The News Agency of Nigeria (NAN) reports that resident doctors in the hospital had, last Friday, went on an indefinite strike over non-payment of six months’ salaries.

In an interview with newsmen on Sunday in Akure, Ige, however, said the claim of the doctors was untrue, saying the management was not owing any doctor six months’ salary arrears.

He said most of the doctors were being owed one or two months’ salary, contrary to their claim of six months.

The CMD noted that the delay in the payment of salaries being owed some doctors was caused by what he called teething problems associated with new establishments.

He appealed to the striking doctors to return to duty, stressing that arrangement had already been made for the payment of their salary arrears.

“We do not have over bloated workforce as it is being rumoured in some quarters, and that is not preventing us from payment of salaries of our doctors.
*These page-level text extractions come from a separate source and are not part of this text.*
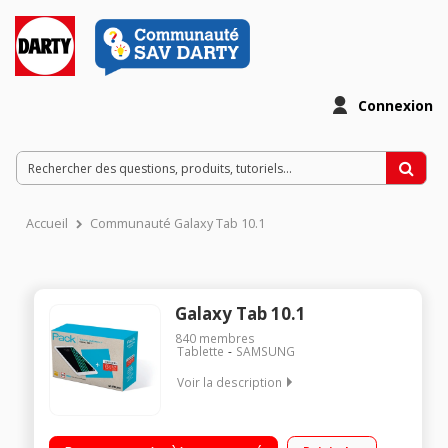
Connexion
Accueil
Communauté Galaxy Tab 10.1
Galaxy Tab 10.1
840
membres
Tablette
SAMSUNG
Voir la description
Ecran capacitif 10.1" WUXGA, 1920 x 1200 pixels Processeur
Samsung Octo Core 1,6 GHz RAM 2 Go - Capacité 16 Go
“There is no month we don’t pay salaries; we are not in crisis; we are not happy for being in the news for the wrong reasons.

“Imagine those we employed in November joining the protest. The highest we are owing is two or three months to some newly-employed doctors, not all our doctors.

“Payment of salaries to the newly-employed takes administrative processes; we had several meetings and we promised to pay all arrears before the end of next week.

“The strike is uncalled for. It was designed to ridicule and embarrass the management and the state government.

“We have not finished the process of collating what is left from individual salaries; some even resume and leave before the payday. We always ensure they resume and start work properly before we started paying,” he said.